NABALU: The schools in Sabah are set to adopt the Inquiry-Based Science Education (IBSE) system, an advanced teaching technique made famous in France.
“Today is a historic day for the Ministry of Science, Technology and Innovation (MOSTI) and Ministry of Education (MOE) as we have both witnessed the IBSE teaching style, which has already been made a pilot project in the Tuaran District Education (PPD).
“This involves a total of 25 schools and 40 trained teachers. The education minister and myself had visited SMK Mengkabung early this morning.
“Some of these teachers have been sent to France for further training. In actual fact, this pilot project has already been done in a few areas in Kuala Lumpur and Selangor,” said Science, Technology and Innovation Minister Datuk Seri Panglima Madius Tangau.

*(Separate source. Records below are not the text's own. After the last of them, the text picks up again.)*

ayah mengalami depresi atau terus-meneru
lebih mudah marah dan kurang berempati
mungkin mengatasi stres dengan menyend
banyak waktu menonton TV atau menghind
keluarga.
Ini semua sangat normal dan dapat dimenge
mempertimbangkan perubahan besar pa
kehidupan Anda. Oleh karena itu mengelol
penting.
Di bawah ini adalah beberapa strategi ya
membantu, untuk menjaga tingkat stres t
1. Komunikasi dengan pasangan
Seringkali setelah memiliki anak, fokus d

Both Madius and Education Minister Datuk Seri Mahdzir Khalid had conducted a working visit to SK Mengkabong Tuaran yesterday to evaluate the effectiveness of the IBSE system.

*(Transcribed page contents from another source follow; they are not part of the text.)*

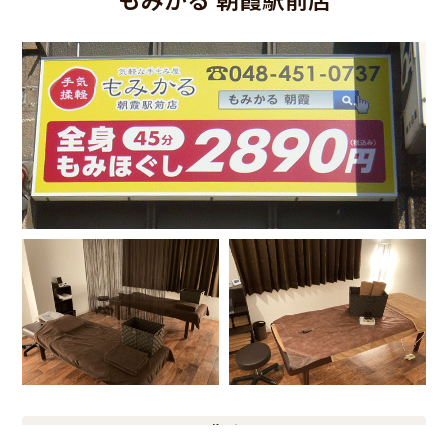
もみかる 朝霞駅前店
住所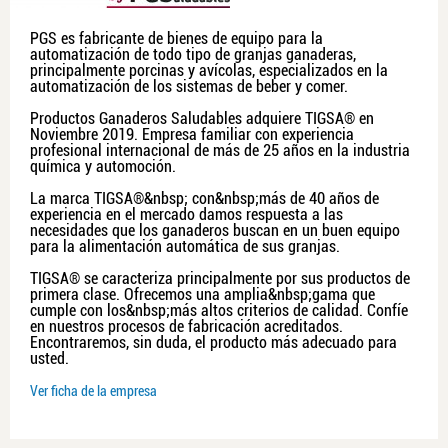
PGS es fabricante de bienes de equipo para la
automatización de todo tipo de granjas ganaderas,
principalmente porcinas y avícolas, especializados en la
automatización de los sistemas de beber y comer.
Productos Ganaderos Saludables adquiere TIGSA® en
Noviembre 2019. Empresa familiar con experiencia
profesional internacional de más de 25 años en la industria
química y automoción.
La marca TIGSA®&nbsp; con&nbsp;más de 40 años de
experiencia en el mercado damos respuesta a las
necesidades que los ganaderos buscan en un buen equipo
para la alimentación automática de sus granjas.
TIGSA® se caracteriza principalmente por sus productos de
primera clase. Ofrecemos una amplia&nbsp;gama que
cumple con los&nbsp;más altos criterios de calidad. Confíe
en nuestros procesos de fabricación acreditados.
Encontraremos, sin duda, el producto más adecuado para
usted.
Ver ficha de la empresa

“MOSTI and MOE have been working in collaboration with regards to Science, Technology, Engineering and Mathematics (STEM).
“IBSE actually started at an agency in France called Laman Alapat. It is connected with the France Academy of Science and UNESCO.
“IBSE makes it easier and more enjoyable for students to learn science. This was then brought up by MOSTI. IBSE is in line with the 21st Century Classrom initiative.
“This is something that is intriguing but it is also something that can be further developed,” Mahdzir said.
To put in context, IBSE is a system where the students are encouraged to conduct their own experiments, without relying too much on their textbooks. The teacher’s role in the class is only to guide them.
Current results have proven that the IBSE has been an effective catalyst in boosting the students’ academic performance.
During the visit, Mahdzir and Madius sat down and listened to the concerns of the teachers in SK Mengkabong.
Its principal, Nuridah Kadom had disclosed that her school is currently in need of a new building ground as the school’s current ground is not safe due to its landform.
“We need a new building, with a complete field. More importantly, we need a school that is safe for the students.
“We have an eight-acre land, which can be used to build a new building for our students,” said Nuridah.